VIVAnews-Shale gas belakangan ini sering didengar setelah pemerintah memberi izin pada 4 perusahaan migas untuk melakukan joint study pengembangan gas non-konvensional itu. Ke-4 perusahaan yang belum diumumkan itu diharapkan sudah menandatangani kontrak kerja sama dengan pemerintah.
Shale gas adalah gas non-konvensional yang diperoleh dari serpihan batuan shale atau tempat terbentuknya gas bumi. Gas alam konvensional biasanya ditemukan di cekungan lapisan bumi pada kedalaman ±800 meter atau lebih.
Namun, shale gas terdapat di lapisan bebatuan (shale formation) di kedalaman lebih dari 1.500 meter. Lapisan tersebut kaya material organik, sehingga dapat menjadi sumber energi. Shale gas ditemukan pertama kali di New York pada 1821 dan mulai dikembangkan pada 1970-1980.

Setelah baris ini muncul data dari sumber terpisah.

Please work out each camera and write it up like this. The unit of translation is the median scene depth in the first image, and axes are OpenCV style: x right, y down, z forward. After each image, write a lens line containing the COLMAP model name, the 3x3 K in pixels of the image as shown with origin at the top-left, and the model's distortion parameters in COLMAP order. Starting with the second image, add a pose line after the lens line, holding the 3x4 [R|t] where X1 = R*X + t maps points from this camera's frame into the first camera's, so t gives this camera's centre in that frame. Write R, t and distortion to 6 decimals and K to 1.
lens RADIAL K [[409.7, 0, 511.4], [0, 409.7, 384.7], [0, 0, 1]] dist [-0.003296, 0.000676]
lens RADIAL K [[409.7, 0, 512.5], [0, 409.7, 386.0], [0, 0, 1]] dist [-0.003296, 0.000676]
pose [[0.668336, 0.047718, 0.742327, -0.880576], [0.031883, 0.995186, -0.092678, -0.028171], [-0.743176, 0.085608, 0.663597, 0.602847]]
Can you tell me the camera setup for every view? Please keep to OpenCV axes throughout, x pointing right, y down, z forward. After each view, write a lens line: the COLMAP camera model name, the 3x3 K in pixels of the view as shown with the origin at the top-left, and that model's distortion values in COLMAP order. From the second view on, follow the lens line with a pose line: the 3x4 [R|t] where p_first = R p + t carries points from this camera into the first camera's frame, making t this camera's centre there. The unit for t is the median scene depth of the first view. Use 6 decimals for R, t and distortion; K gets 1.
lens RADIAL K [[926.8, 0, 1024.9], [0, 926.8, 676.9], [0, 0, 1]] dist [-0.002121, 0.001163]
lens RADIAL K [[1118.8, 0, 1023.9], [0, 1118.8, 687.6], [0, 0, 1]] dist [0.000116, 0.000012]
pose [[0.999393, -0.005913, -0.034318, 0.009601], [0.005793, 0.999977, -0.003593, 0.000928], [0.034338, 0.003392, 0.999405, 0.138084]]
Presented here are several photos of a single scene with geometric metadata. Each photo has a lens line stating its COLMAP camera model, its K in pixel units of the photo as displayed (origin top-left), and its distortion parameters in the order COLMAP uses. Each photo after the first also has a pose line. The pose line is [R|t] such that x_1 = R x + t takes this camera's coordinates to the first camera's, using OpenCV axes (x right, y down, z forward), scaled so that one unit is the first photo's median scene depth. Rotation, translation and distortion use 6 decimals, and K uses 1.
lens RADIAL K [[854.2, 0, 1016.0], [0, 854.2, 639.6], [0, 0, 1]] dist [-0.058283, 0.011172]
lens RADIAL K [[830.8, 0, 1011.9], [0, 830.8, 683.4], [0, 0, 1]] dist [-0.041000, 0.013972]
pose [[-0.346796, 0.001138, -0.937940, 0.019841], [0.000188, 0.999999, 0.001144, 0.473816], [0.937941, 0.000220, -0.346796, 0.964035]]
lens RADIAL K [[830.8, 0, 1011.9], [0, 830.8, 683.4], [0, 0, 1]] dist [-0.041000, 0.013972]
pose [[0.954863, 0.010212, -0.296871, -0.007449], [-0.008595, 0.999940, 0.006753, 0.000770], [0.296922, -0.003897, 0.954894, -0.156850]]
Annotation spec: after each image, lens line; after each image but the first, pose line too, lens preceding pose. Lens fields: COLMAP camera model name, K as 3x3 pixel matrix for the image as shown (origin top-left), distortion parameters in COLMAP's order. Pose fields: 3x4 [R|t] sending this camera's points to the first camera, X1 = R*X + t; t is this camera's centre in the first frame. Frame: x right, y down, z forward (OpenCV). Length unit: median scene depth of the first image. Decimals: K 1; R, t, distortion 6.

Namun, shale gas baru bisa diproduksi secara komersial pada dekade terakhir ini, berkat temuan kombinasi teknologi horizontal drilling dan hydraulic fracturing. Setelah pipa bor mencapai lapisan tengah shale, pipa lalu dibelokkan secara horisontal hingga ±2 kilometer.
Sepanjang pipa horisontal telah dilubangi untuk jalan keluar air yang disemprotkan dengan tekanan tinggi. Cukup tinggi untuk meretakkan lapisan bebatuan yang ada di sekitarnya. Setelah retak, gas akan keluar dari pori-pori dan celah bebatuan yang kini saling terhubung, sehingga mampu menghasilkan gas dalam jumlah yang ekonomis.
Selain air, juga dicampurkan bahan kimia dan atau proppant, material yang dapat menjaga rekahan tetap terbuka selama masa exploitasi gas berlangsung. Proppant dalam jumlah yang cukup bisa diperoleh dari sejenis kacang-kacangan bernama guar.
Guar banyak ditanam di India, karenanya Amerika mengimpor dari sana. Ribuan rakyat miskin India mendadak kaya, karena datangnya permintaan guar dalam jumlah sangat banyak dan dengan harga yang tidak pernah mereka impikan.
Cadangan melimpah : Seperti dikutip dari laman resmi Kementerian Energi dan Sumber Daya Mineral, hingga saat ini terdapat tujuh cekungan di Indonesia yang mengandung shale gas dan satu cekungan berbentuk klasafet formation.
Cekungan terbanyak berada di Sumatera, yaitu berjumlah tiga cekungan, seperti Baong Shale, Telisa Shale, dan Gumai Shale. Sementara itu, di Pulau Jawa dan Kalimantan, shale gas masing-masing berada di dua cekungan. Selanjutnya, di Papua, berbentuk klasafet formation.
Dari tujuh cekungan itu, potensi shale gas Indonesia sangat tinggi, diperkirakan mencapai 574 triliun kaki kubik atau TSCF. Lebih besar jika dibandingkan gas metana batu bara (Coal Bed Methane) yang hanya 453,3 TSCF dan gas bumi 334,5 TSCF.
Pengamat energi yang juga Direktur ReforMiner Institute, Pri Agung Rakhmanto, mengatakan, potensi shale gas, Indonesia tak diragukan lagi. Dia mengatakan, untuk mengeksploitasi butuh waktu. Sebab, tingkat kerumitan eksploitasi shale gas jauh lebih sulit dibanding gas konvensional dan CBM.
“Padahal, gas konvensional dan CBM di Indonesia masih melimpah,” kata dia kepada VIVAnews.